Now, I would be a damn liar to say that I presented my Zombie Ranch excerpt with no alterations. I’m also certain that many other parts of the book would have been far more problematic to adapt to a non-visual presentation. That’s probably a good thing; as I stated last week, if the visuals aren’t important at all to the storytelling, why use the comics format? But as I also stated, the beginning of Episode 3 was a place I always felt I may have gone too far towards the wordy side of the equation, and maybe here was an opportunity where I could turn that into a good thing.

I sat down at my word processor, dug up the old script, and went over it to see where I thought I might get away with an unembellished, unaltered reading, and where I might dab in an extra sentence or two between lines, just enough so that an audience could get the sense of where we were, what was happening, and (occasionally) who was talking.

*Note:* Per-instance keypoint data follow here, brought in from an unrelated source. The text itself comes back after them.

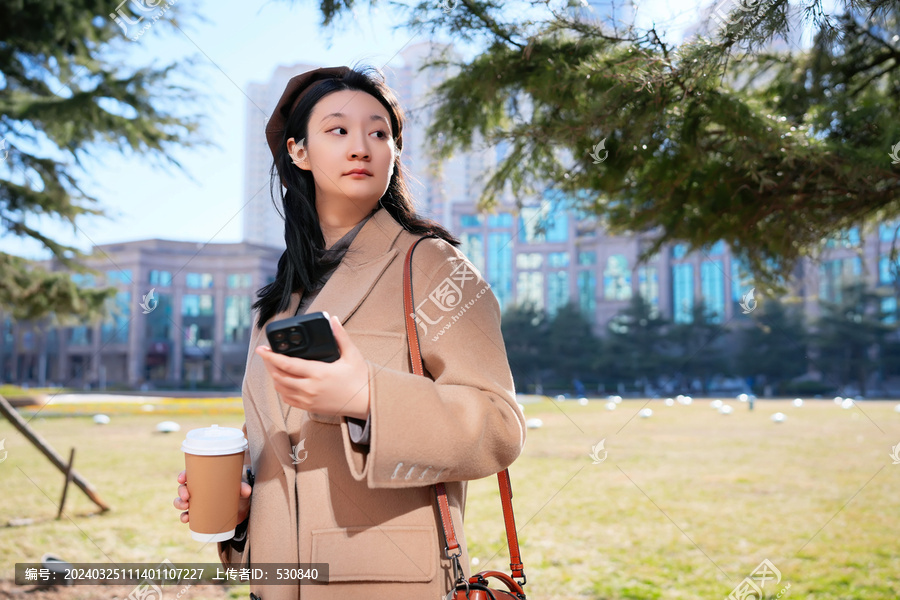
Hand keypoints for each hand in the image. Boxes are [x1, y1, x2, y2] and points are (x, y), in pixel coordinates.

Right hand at [174, 469, 251, 523]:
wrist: (240, 511)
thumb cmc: (238, 494)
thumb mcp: (241, 489)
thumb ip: (243, 488)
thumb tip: (246, 490)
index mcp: (206, 479)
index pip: (190, 474)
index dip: (183, 475)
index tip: (182, 479)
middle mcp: (199, 490)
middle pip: (183, 488)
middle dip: (181, 491)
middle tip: (187, 496)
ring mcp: (197, 502)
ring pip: (181, 501)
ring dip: (179, 504)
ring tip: (186, 507)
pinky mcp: (199, 514)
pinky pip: (187, 515)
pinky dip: (184, 517)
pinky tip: (186, 519)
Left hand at [255, 314, 370, 419]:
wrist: (365, 403)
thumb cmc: (360, 379)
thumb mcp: (352, 355)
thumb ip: (341, 336)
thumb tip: (333, 320)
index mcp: (319, 373)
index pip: (288, 364)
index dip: (271, 356)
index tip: (261, 349)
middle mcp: (310, 388)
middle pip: (279, 376)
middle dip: (269, 364)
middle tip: (266, 354)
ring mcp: (308, 399)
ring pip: (281, 388)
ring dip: (274, 376)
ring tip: (273, 365)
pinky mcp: (309, 407)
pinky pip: (288, 399)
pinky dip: (281, 389)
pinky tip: (283, 381)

My theatrical training no doubt helped as I could alternate between a neutral narrative voice and then three more-or-less distinct voices for Muriel, the Sheriff and Deputy Jimmy. I also took the opportunity to inject some fun and visually vivid imagery into my purely narrative additions, like describing Muriel as akin to “a main battle tank wrapped in a picnic blanket.”

It worked. People listened, and laughed, and applauded when it was done, and I don’t think anyone got any more lost in their idea of what was happening than in the previous readings.

My favorite book that I ever read is Catch-22 by Joseph Heller, and while there are sections of that text that wax wonderfully descriptive and metaphorical in the way good prose excels at, there are other sections where he gets much more economical, establishing a setting and certain characters in that setting and then just letting them go. The scene depicting Clevinger’s court martial trial is one of the latter and it is funny and snappy and everything it needs to be despite Heller letting a lot of the dialogue go unanchored, with *just* enough narrative nudges here and there to address changes in who happens to be arguing. Someone has kindly posted an example excerpt here. Back in the day I can remember reading it out loud to my dad and others, with the only real problem being my trying not to join them in laughing while doing so. It’s perhaps extremely unsurprising that Heller later adapted the scene into a one-act play, but in any case, bless Mr. Heller for showing me at an early age that a novel doesn’t have to “act like a novel” all the time and can still be considered a classic.

So although I wouldn’t claim Zombie Ranch is a classic, I suppose I could interpret that last Wednesday proved to my satisfaction that a comic doesn’t always have to act like a comic. The old adage says that a picture is worth a thousand words, but perhaps sometimes you can get away with less on that exchange. You just have to pick them carefully.